» Brief
Update the listing from its start through the line containing "Можно ли объединить несколько услуг?", and give those lines again with every instance of "Святе Письмо" replaced by "Біблія" and all other text unchanged.

* * * * *

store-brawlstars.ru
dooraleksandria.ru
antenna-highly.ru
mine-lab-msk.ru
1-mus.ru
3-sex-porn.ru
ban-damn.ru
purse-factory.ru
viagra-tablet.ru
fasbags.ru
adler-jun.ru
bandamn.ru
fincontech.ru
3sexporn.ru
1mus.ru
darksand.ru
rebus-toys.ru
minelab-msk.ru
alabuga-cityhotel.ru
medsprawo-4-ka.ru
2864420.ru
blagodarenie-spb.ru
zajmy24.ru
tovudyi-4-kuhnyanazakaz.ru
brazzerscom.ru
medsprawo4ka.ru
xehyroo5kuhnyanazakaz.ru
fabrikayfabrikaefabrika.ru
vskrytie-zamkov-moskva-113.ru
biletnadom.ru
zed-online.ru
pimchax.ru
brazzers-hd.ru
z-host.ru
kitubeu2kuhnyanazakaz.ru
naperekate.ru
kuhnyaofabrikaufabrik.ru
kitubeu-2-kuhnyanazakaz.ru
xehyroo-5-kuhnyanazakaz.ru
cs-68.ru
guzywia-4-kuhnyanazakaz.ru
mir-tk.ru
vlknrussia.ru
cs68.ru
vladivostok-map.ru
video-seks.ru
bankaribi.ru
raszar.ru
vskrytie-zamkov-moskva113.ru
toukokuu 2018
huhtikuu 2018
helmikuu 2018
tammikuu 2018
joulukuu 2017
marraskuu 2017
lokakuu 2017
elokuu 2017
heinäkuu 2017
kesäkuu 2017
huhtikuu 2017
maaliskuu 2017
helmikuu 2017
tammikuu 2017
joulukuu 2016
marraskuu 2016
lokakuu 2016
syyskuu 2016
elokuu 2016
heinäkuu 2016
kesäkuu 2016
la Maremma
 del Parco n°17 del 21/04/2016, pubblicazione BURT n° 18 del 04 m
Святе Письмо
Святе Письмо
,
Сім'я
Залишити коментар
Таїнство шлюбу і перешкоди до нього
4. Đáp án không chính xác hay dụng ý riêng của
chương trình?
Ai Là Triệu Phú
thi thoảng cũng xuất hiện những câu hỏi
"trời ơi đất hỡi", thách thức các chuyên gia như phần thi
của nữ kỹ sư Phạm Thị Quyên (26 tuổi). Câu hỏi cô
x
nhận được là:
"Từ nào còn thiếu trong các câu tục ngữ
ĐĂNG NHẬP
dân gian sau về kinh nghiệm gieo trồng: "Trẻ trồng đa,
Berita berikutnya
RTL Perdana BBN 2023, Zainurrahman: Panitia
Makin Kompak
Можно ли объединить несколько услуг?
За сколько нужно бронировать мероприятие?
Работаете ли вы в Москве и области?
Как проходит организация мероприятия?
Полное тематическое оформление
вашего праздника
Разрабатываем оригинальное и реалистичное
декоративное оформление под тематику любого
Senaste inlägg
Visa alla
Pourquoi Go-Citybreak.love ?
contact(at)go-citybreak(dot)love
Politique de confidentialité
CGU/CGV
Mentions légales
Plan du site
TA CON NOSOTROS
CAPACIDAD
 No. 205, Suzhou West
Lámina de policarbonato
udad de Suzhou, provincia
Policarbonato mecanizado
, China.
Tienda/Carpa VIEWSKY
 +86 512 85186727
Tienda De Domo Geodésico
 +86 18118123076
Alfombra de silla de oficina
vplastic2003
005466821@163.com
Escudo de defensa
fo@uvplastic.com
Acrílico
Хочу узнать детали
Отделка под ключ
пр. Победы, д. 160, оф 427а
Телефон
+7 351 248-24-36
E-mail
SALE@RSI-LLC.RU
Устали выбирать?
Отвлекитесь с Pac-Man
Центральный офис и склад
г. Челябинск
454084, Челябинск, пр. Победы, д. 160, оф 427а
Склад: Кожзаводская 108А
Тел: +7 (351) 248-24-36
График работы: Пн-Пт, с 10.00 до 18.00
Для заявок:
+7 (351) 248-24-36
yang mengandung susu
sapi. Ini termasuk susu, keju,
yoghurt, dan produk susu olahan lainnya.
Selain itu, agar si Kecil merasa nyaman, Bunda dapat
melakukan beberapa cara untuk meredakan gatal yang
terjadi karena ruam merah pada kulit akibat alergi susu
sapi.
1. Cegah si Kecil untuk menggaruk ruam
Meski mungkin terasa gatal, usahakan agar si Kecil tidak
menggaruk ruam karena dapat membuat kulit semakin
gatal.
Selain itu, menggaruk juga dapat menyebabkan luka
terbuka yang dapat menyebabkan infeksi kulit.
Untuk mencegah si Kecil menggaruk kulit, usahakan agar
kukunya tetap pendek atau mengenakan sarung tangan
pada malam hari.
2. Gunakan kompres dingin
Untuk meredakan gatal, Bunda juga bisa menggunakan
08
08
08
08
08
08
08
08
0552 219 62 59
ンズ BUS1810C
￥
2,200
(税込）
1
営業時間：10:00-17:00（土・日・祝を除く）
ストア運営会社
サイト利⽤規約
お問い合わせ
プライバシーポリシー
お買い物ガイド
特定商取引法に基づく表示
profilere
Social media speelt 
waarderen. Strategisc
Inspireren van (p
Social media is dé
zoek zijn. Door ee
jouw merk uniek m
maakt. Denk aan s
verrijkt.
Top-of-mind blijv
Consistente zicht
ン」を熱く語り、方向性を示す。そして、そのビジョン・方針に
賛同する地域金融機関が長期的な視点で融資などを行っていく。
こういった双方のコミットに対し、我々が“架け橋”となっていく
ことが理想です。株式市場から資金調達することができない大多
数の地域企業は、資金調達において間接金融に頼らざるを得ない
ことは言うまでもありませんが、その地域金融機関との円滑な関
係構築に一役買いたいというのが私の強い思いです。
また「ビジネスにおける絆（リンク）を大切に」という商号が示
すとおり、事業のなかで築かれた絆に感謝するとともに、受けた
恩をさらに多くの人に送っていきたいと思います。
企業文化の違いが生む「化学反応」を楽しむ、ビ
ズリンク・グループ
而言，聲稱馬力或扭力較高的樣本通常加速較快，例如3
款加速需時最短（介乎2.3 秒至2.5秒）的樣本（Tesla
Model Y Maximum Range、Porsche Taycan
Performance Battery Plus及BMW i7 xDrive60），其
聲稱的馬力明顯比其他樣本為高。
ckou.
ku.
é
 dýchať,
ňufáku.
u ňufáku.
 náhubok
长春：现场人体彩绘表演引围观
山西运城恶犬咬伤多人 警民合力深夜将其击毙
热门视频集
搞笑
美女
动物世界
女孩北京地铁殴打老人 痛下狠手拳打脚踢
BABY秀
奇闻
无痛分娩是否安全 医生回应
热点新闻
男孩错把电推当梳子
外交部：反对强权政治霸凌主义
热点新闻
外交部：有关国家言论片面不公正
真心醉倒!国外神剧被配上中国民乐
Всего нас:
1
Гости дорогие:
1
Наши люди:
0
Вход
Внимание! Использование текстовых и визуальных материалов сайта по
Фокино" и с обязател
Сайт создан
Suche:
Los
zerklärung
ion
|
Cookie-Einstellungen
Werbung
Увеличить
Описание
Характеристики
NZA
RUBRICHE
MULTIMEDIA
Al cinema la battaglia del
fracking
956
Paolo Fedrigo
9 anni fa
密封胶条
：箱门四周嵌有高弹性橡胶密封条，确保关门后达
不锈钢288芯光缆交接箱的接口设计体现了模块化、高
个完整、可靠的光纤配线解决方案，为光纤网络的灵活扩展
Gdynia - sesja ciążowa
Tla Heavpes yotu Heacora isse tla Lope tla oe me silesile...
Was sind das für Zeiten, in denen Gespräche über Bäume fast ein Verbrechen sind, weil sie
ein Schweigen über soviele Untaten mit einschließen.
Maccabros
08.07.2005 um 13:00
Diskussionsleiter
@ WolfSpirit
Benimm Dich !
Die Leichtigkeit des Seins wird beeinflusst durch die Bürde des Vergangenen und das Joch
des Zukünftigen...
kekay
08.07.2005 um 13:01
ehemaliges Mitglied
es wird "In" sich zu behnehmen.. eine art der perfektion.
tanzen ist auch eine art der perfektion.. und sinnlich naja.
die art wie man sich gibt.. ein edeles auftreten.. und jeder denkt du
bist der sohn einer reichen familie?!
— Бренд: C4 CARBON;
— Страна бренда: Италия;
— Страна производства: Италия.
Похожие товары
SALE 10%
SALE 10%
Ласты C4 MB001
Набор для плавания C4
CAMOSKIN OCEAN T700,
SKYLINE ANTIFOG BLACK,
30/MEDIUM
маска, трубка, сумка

* * * * *

» Response
store-brawlstars.ru
dooraleksandria.ru
antenna-highly.ru
mine-lab-msk.ru
1-mus.ru
3-sex-porn.ru
ban-damn.ru
purse-factory.ru
viagra-tablet.ru
fasbags.ru
adler-jun.ru
bandamn.ru
fincontech.ru
3sexporn.ru
1mus.ru
darksand.ru
rebus-toys.ru
minelab-msk.ru
alabuga-cityhotel.ru
medsprawo-4-ka.ru
2864420.ru
blagodarenie-spb.ru
zajmy24.ru
tovudyi-4-kuhnyanazakaz.ru
brazzerscom.ru
medsprawo4ka.ru
xehyroo5kuhnyanazakaz.ru
fabrikayfabrikaefabrika.ru
vskrytie-zamkov-moskva-113.ru
biletnadom.ru
zed-online.ru
pimchax.ru
brazzers-hd.ru
z-host.ru
kitubeu2kuhnyanazakaz.ru
naperekate.ru
kuhnyaofabrikaufabrik.ru
kitubeu-2-kuhnyanazakaz.ru
xehyroo-5-kuhnyanazakaz.ru
cs-68.ru
guzywia-4-kuhnyanazakaz.ru
mir-tk.ru
vlknrussia.ru
cs68.ru
vladivostok-map.ru
video-seks.ru
bankaribi.ru
raszar.ru
vskrytie-zamkov-moskva113.ru
toukokuu 2018
huhtikuu 2018
helmikuu 2018
tammikuu 2018
joulukuu 2017
marraskuu 2017
lokakuu 2017
elokuu 2017
heinäkuu 2017
kesäkuu 2017
huhtikuu 2017
maaliskuu 2017
helmikuu 2017
tammikuu 2017
joulukuu 2016
marraskuu 2016
lokakuu 2016
syyskuu 2016
elokuu 2016
heinäkuu 2016
kesäkuu 2016
la Maremma
 del Parco n°17 del 21/04/2016, pubblicazione BURT n° 18 del 04 m
Біблія
Біблія
,
Сім'я
Залишити коментар
Таїнство шлюбу і перешкоди до нього
4. Đáp án không chính xác hay dụng ý riêng của
chương trình?
Ai Là Triệu Phú
thi thoảng cũng xuất hiện những câu hỏi
"trời ơi đất hỡi", thách thức các chuyên gia như phần thi
của nữ kỹ sư Phạm Thị Quyên (26 tuổi). Câu hỏi cô
x
nhận được là:
"Từ nào còn thiếu trong các câu tục ngữ
ĐĂNG NHẬP
dân gian sau về kinh nghiệm gieo trồng: "Trẻ trồng đa,
Berita berikutnya
RTL Perdana BBN 2023, Zainurrahman: Panitia
Makin Kompak
Можно ли объединить несколько услуг?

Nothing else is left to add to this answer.